AirBnB listing in NYC has $1 million in fines

A two-story brick house in Flushing, New York, is a million-dollar home, but it may not be what you expect.

Just off Main Street in a residential neighborhood in Queens, not far from a car wash, a pharmacy and a T-Mobile store, the house has an old newspaper on the door that partially obscures a yellow notice from the New York Department of Buildings and a sign warning that security cameras are watching.

According to public records, the house had been used as an illegal Airbnb rental property and people had been living in the attic and basement. It has been on the city’s radar for years, racking up violations, complaints from neighbors and orders to vacate parts of illegally occupied homes, city filings show. In 2021 alone, homeowners were hit with $984,000 in unpaid fines, according to a Bloomberg calculation based on city records. The same filing shows that the accumulation of fines is more than any other illegal Airbnb property in 2021, the most recent year of data available, by a large margin, about 11% of all fines issued a year.
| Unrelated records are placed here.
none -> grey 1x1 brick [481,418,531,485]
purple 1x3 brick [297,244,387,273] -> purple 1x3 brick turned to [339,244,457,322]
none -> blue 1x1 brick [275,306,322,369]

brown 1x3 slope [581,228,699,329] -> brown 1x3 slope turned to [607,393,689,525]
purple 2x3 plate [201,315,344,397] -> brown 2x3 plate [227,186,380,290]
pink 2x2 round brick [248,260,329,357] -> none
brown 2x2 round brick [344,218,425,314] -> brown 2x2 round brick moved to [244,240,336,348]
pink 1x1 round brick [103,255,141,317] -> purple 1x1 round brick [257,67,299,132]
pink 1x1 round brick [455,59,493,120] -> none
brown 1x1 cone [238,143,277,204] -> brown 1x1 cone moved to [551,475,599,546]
But far from alone. New York has more than 29,000 short-term rentals, and almost a third of them are registered as illegal, according to Mayor Eric Adams’ Office of Special Enforcement, which is tasked with regulating the short-term rental industry. With some of the strictest regulations in the country, New York actually prohibits most apartments from being rented for less than 30 days without a tenant.
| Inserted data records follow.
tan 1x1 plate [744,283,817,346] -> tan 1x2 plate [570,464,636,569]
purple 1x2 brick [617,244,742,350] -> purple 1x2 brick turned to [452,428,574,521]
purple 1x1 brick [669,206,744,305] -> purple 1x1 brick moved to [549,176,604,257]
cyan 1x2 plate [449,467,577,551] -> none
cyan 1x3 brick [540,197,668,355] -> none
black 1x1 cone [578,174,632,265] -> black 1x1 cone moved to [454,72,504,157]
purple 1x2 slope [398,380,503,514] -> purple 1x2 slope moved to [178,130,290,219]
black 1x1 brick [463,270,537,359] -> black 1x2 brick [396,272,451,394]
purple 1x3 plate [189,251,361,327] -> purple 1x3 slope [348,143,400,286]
The city has made several high-profile shakedowns of the illegal Airbnb empire and issued $8.9 million in fines in 2021. But records show that only a fraction of hosts are quick to pay. In fact, filings show many allow the penalties to pile up. One property near the Port Authority at Manhattan, owned by ORJ Properties, collects about $170,000 in 2021, according to a calculation of Bloomberg records. ORJ Properties, which has several judgments dismissed, did not respond to phone and email requests for comment. The man at the Flushing home turned away reporters who showed up at the door and declined to comment.

New York has been in talks with Airbnb Inc. for years over the proliferation of illegal listings and has spent significant resources chasing down violators. The new rules that went into effect in May are designed to prevent properties like the one in Queens from going on the market. Hosts who want to list on Airbnb or other platforms must register with the city and obtain an operating license. The company won’t be able to collect booking fees on unregistered properties, so it should help ease pressure on the city to track down illegal listings. Units with uncorrected fire code violations or vacating orders are not eligible for registration.

The new rules are the culmination of a year-long legal battle between Airbnb and New York, one of the company’s largest domestic markets. The city blames Airbnb for increasing the cost of living in some neighborhoods, listing unsafe accommodations and taking much-needed rental space off the market for local residents.

Measures to be introduced this spring will put more teeth into existing legislation and introduce new rules. Hosts will be required to show a diagram with all exit routes in the unit and present a registration certificate, send proof that the host is a permanent resident and a list of permanent resident numbers not related to the place. Hosts can face penalties of up to $5,000 for repeat violations.

The watered-down policy has sparked protests from hosts who worry about the significant loss of income if they are unable to rent out properties in one of the world’s most expensive real estate markets.

“Ordinary New Yorkers should be able to share their homes and not be targeted by the city when so many families are trying to avoid the rising cost of living,” said Nathan Rotman, Airbnb’s regional public policy lead. “The rules as they are currently written will prevent the majority of New Yorkers from listing homes, and we call on the administration to work with host communities to support a regulatory framework that helps Hosts be responsible and target illegal hotel operators.”

After several public hearings, the city made the rules more flexible by doubling the registration period to four years, expanding eligible identification documents and agreeing not to require the submission of a full lease during the application process, among other changes.

Until a lawsuit is settled in 2020 in which Airbnb agrees to turn over personal data on hosts, officials are often forced to weed out illegal listings through old-school sleuthing, like looking at photos online. And the fines and penalties seem to have had little effect on the few property owners who stubbornly flout the rules. Close to 75% of all violations issued by the Office of Special Enforcement in 2021 for failure to file documents with the city indicating previous violations, such as not having adequate fire safety, have been corrected.

Licensing short-term rentals “has been on the city’s radar for over 10 years,” said Kathleen McGee, a partner in the law firm Lowenstein Sandler and former director of the Office of Special Enforcement in the Bloomberg administration. “It’s an administrative burden on the city for entities that don’t pay those fines.”

In 2019, the Office of Special Enforcement collected 21% of all fines imposed, but it dropped in 2020 as the pandemic ravaged New York City. That year, officials imposed fines of $7.4 million, but paid back just over $400,000 in August 2021. The fines should be removed, leading officials to believe that they will eventually pay. The city sees the Queens home and ORJ Properties building as outliers.

After eight years, time is running out for the city to collect on the debt. But that doesn’t mean the offender is off the hook.

“If you’re going to be a legitimate business concern, you can’t do this,” says Chris Slowik, a real estate attorney and partner at Klein Slowik PLLC.